Japan’s government is set to announce details Tuesday of a 28 trillion yen ($273 billion) stimulus package, as it seeks to bolster an economy threatened by a strengthening yen and weak consumer spending.

Prime Minister Shinzo Abe flagged the size of the package in a speech last week, saying more investment was needed to expand the world’s third-largest economy. He said funds would be used to provide better port facilities for cruise ships and accelerate the construction of a high-speed maglev train line.

Actual spending will only make up about 7 trillion yen, according to a person familiar with the matter, with the rest consisting of loans and other financing, probably spread over several years. The package is the latest in a long series that have had limited impact on the economy, while Abe’s promise to make structural reforms — tackling areas like immigration and employment regulation — has fallen short of expectations.

The cabinet’s expected approval of the package comes as exporters grapple with the yen’s rise, Britain’s vote to leave the European Union and a slowdown in emerging economies. At the same time, concern is growing that the Bank of Japan is running out of options for further easing, after it made only minor policy adjustments at a meeting last week.

“The fiscal spending will probably include public works spending, so we can expect something of an economic boost,” said Masaki Kuwahara, an economist at Nomura Securities Co. in Tokyo. But such growth may not be sustainable. “What Japan needs to do is to spur more demand and increase productivity by pushing through deregulation, increasing the nation’s potential growth rate.”

Abe is seeking to expand the economy by 20 percent by 2020. To do so, he’s pledged measures to bolster household incomes, increase the birth rate and provide more care facilities for children and the elderly.

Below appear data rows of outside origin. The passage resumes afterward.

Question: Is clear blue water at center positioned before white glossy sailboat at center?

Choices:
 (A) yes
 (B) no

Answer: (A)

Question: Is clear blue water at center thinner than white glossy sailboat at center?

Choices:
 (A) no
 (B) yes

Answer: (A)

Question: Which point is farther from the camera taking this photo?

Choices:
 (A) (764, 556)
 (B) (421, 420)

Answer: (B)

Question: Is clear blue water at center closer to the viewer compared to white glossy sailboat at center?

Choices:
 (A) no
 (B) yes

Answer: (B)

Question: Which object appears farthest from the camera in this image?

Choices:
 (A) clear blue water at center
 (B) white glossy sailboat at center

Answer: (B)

After announcing in June he would put off an increase in the sales tax, he promised last week to tap reserves in the unemployment insurance fund to lower premiums and increase payouts.

Cash Handouts

Natsuo Yamaguchi, leader of Abe’s junior coalition partner Komeito, told reporters on Tuesday after a meeting with Abe that the budget measures in the package would amount to 13.5 trillion yen and the stimulus would boost gross domestic product by about 1.3 percent.

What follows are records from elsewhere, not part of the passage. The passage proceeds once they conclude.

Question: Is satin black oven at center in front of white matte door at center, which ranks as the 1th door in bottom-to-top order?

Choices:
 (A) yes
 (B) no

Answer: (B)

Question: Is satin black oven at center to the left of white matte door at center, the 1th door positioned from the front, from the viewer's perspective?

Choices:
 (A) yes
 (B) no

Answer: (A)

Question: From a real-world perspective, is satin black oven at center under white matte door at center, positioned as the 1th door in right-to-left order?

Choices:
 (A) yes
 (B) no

NHK reported last week the package — the second to be compiled in the current fiscal year — would include cash handouts of 15,000 yen for those on low incomes, with 10.7 trillion yen set aside for infrastructure spending and 10.9 trillion yen to help smaller companies weather the impact of Brexit.

Exporters have suffered as the yen soared over the past six months from more than 120 yen to the dollar to about 103. Panasonic Corp. last week partly blamed the strong yen for a fall in quarterly profit. Household spending has dropped in 10 of the past 12 months.

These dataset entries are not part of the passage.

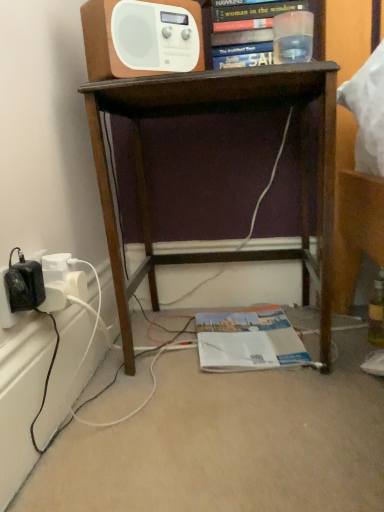
Question: Based on their sizes in the image, would you say brown wood desk at center is bigger or smaller than white glossy magazine at lower center?

Choices:
 (A) small
 (B) big

Answer: (B)

Question: Considering the positions of brown wood desk at center and white glossy magazine at lower center in the image, is brown wood desk at center wider or thinner than white glossy magazine at lower center?

Choices:
 (A) thin
 (B) wide

Answer: (B)

Question: Which is nearer to the brown wood desk at center?

Choices:
 (A) white glossy magazine at lower center
 (B) hardcover book at upper center
 (C) white plastic radio at upper center

Answer: (B)

Question: Which is farther from the white plastic radio at upper center?

Choices:
 (A) hardcover book at upper center
 (B) brown wood desk at center
 (C) white glossy magazine at lower center

Answer: (C)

The package comes the day before a minor cabinet reshuffle in which most senior ministers are expected to keep their posts. Economy Minister Nobuteru Ishihara will stay on, NHK reported, after speculation he might be replaced following the defeat of Abe’s candidate in the weekend election for Tokyo governor. Finance Minister Taro Aso and Chief Cabinet Secretary Yoshihide Suga will keep their jobs, according to local media.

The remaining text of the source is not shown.